Memory management in C is significantly constrained compared to literally any other language.
Correctness and performance are essential within a compiler.
The principal memory management primitives are located in alloc.h
and alloc.c
.
The basic interface is:
void arena_allocator_create(struct arena_allocator **allocator);
void arena_allocator_free(struct arena_allocator **allocator);
void *arena_alloc(struct arena_allocator *allocator, size_t size);
(There are many helper methods such as arena_alloc_strdup
to perform C-stdlib functions within an arena).
Correctness
All debug & test builds use address sanitiser and leak sanitiser where available, including in CI. This catches the vast majority of leaks, which primarily occur from the few usages of non-arena such as in the top-level compiler instances and the linker invokers. The small number of arenas used in the project, seperated generally by compiler stage, make verifying that they are freed very easy.
Performance
The tree/graph-like nature of ASTs and IR mean allocations must be very fast. Parsing extremely large (100k lines+) files with ALWAYS_MALLOC
, which does not use the arena, can lead to compile times with ~45% of time spent in malloc
and ~50% spent in free
, dominating program execution.
The core arena_alloc
function is carefully optimised to be extremely fast.

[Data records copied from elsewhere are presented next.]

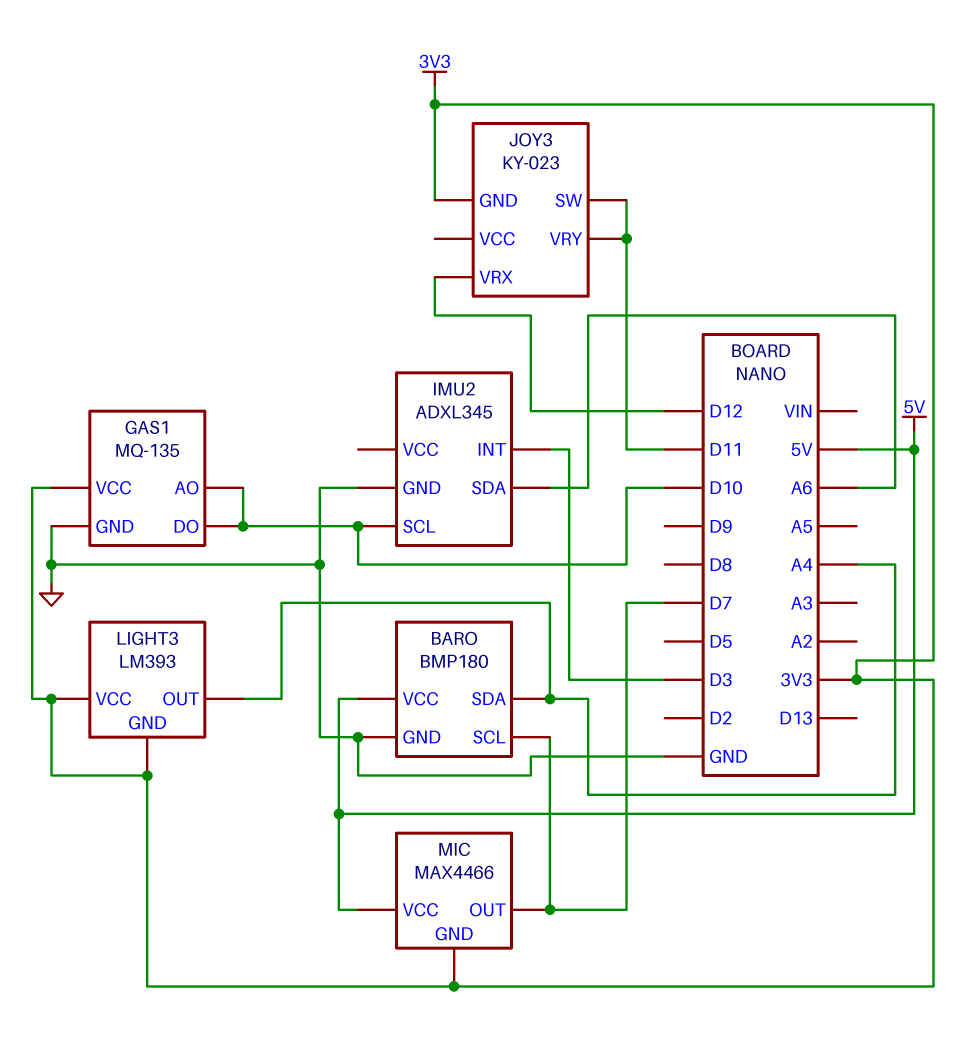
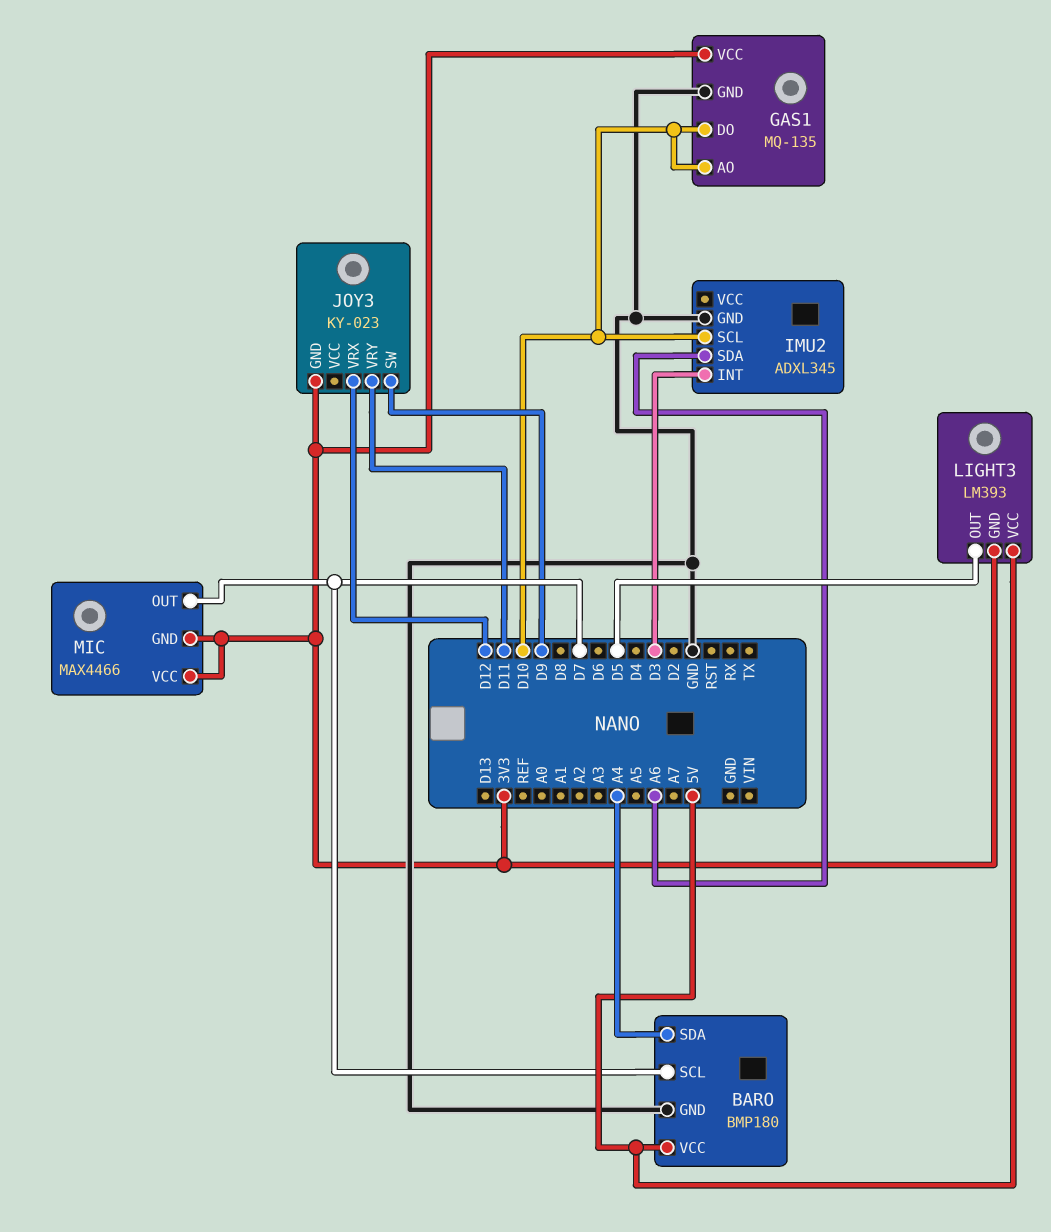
JOY3 pin SW: D11 -> D9
LIGHT3 pin OUT: A4 -> D5
LIGHT3 pin VCC: 3V3 -> 5V
MIC pin VCC: 5V -> 3V3

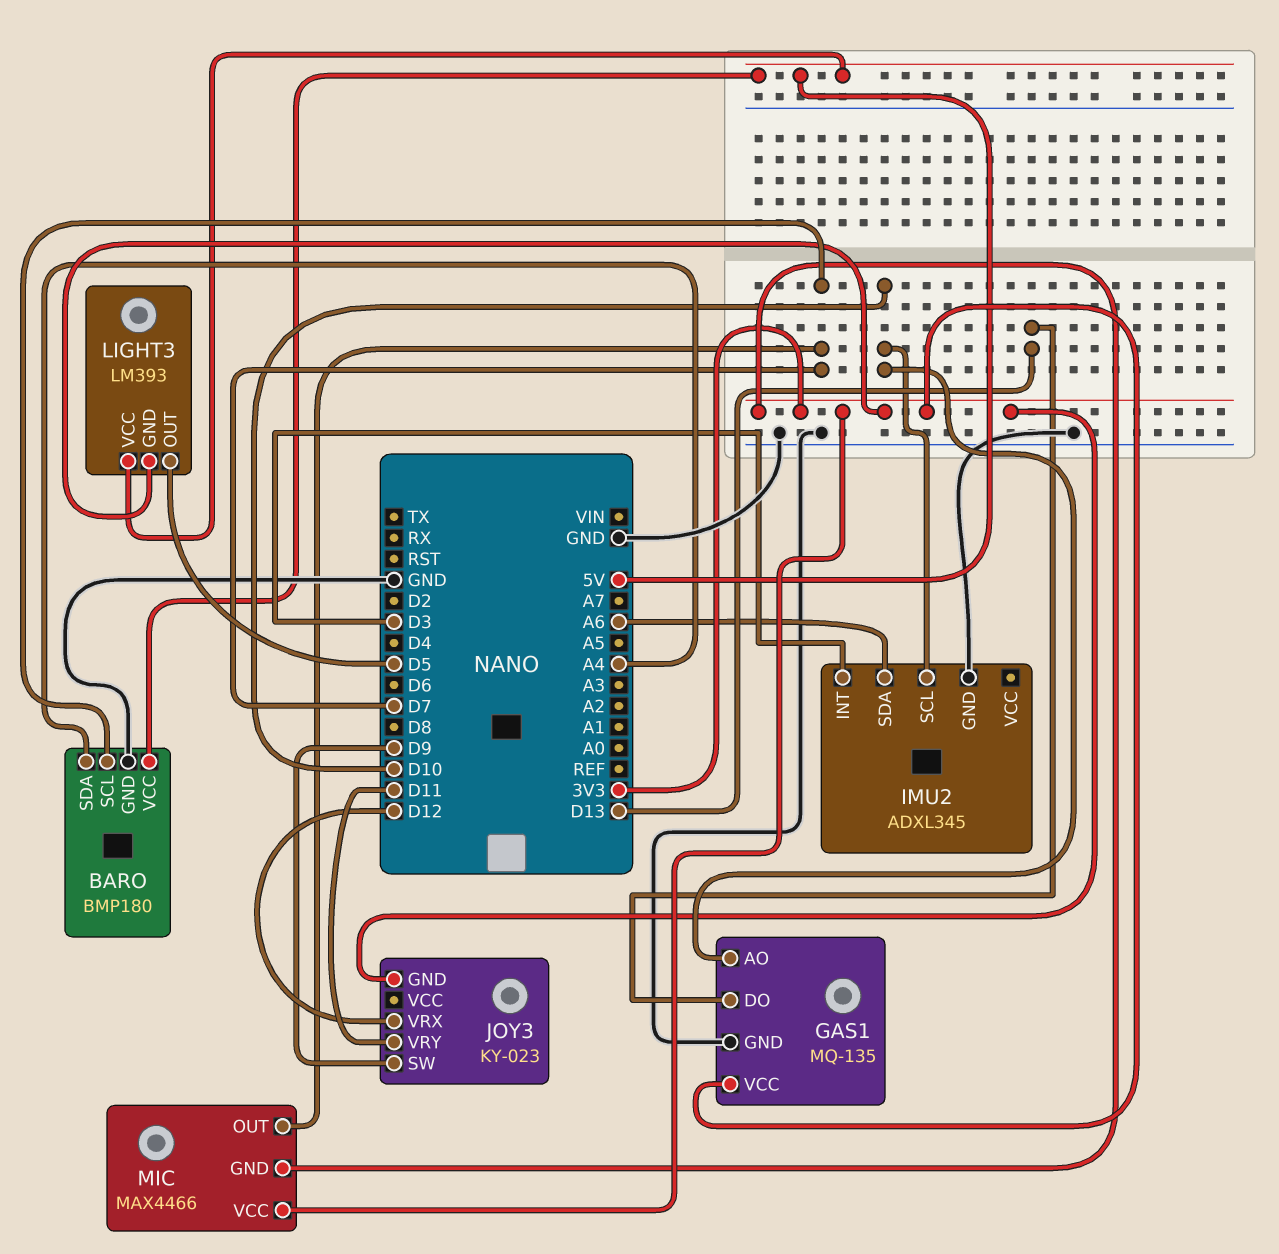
GAS1 pin DO: D10 -> D13

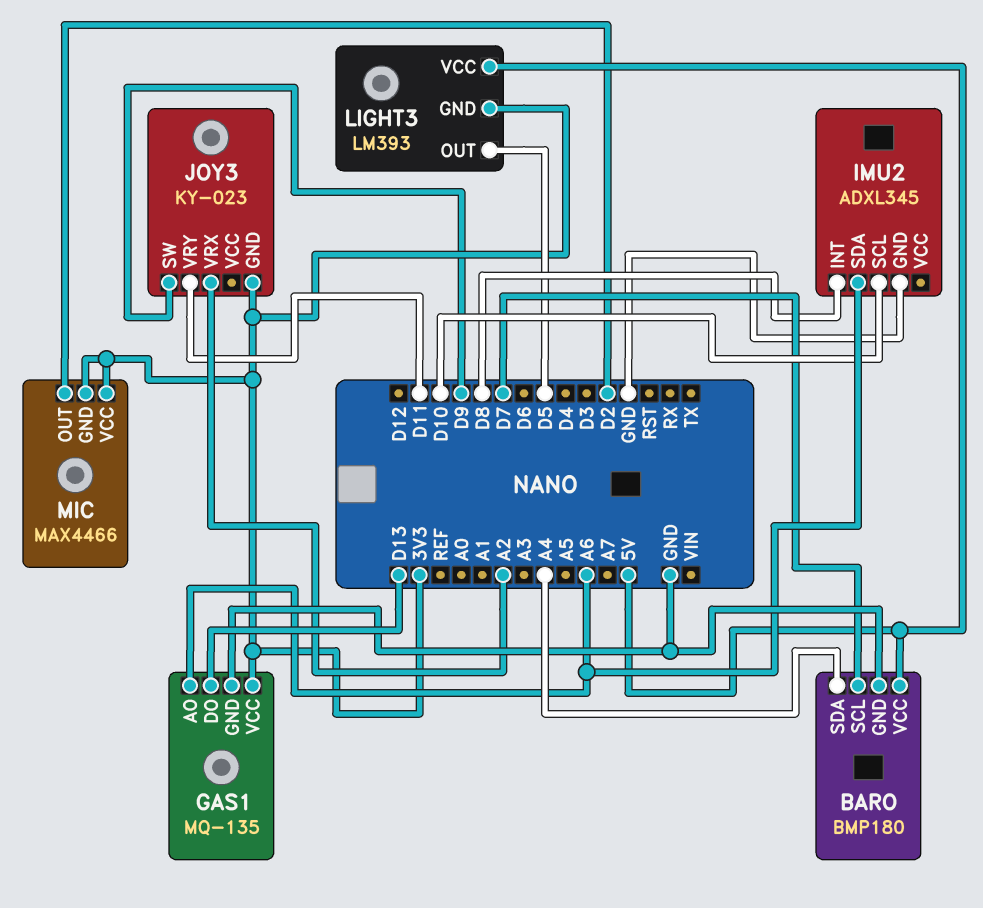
GAS1 pin AO: D10 -> A6
IMU2 pin INT: D3 -> D8
JOY3 pin VRX: D12 -> A2
MIC pin OUT: D7 -> D2

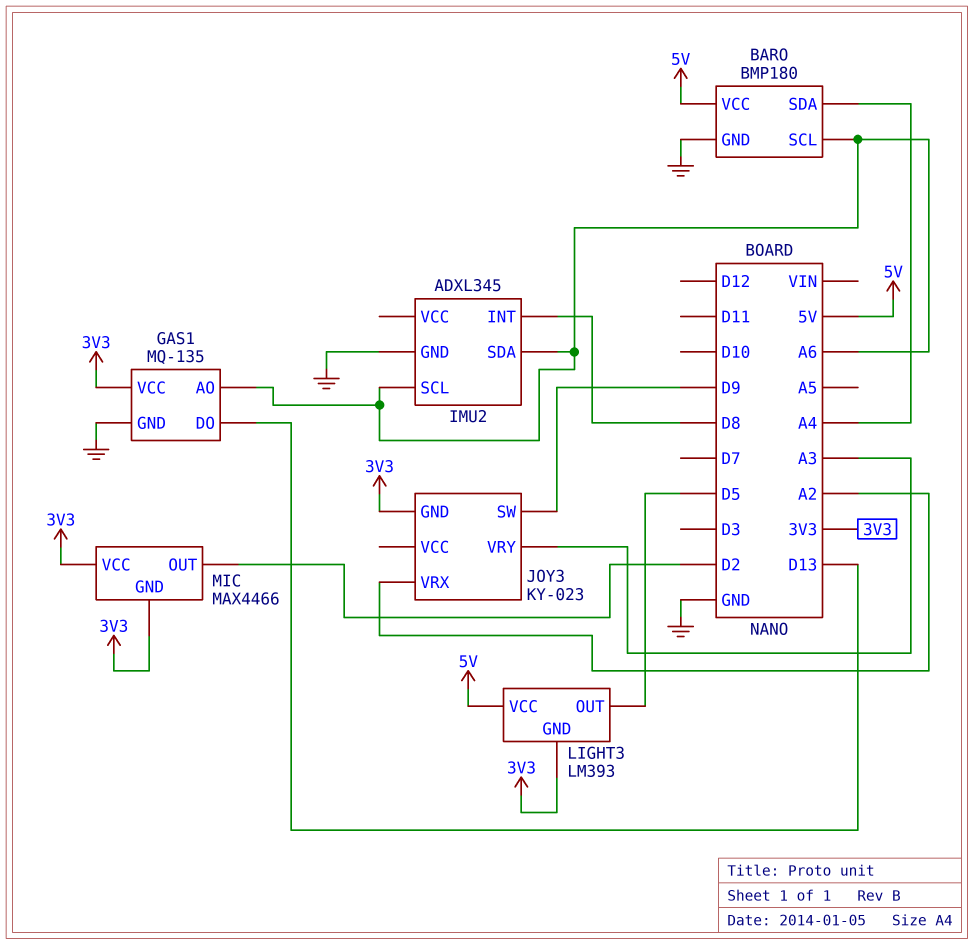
BARO pin SCL: D7 -> A6
IMU2 pin SCL: D10 -> A6
JOY3 pin VRY: D11 -> A3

// marked as COLD to prevent inlining and keep the fast path small, as this is not a likely branch
COLD static void *arena_alloc_large(struct arena_allocator *allocator,
size_t size);
static void *arena_alloc_in_new(struct arena_allocator *allocator,
size_t aligned);
void *arena_alloc(struct arena_allocator *allocator, size_t size) {
// deterministically return NULL for zero-sized allocations
if (!size) {
return 0;
}
size_t aligned = ROUND_UP(size, ALIGNMENT);
struct arena *arena;
// unlikely macro uses `__builtin_expect` macro to inform compiler this is an unlikely branch
if (UNLIKELY(aligned > BLOCK_SIZE)) {
// slow path
return arena_alloc_large(allocator, size);
} else {
arena = allocator->last;
void *allocation;
if (LIKELY(try_alloc_in_arena(arena, aligned, &allocation))) {
return allocation;
}
}
// need to create a new arena
return arena_alloc_in_new(allocator, aligned);
}
BLOCK_SIZE
& ALIGNMENT
are both tunable. By default, block size is 4mb and alignment is 16.
The ALWAYS_MALLOC
macro can be defined to force all allocations go through malloc
instead without interfering with consumers.
Containers
Originally, the container types (principally struct vector
and struct hashtbl
) allocated their memory via malloc
. They have since been changed to support using arenas, and the majority of usages in the compile use these variants. At some point I will remove the old versions entirely, but it is not a priority.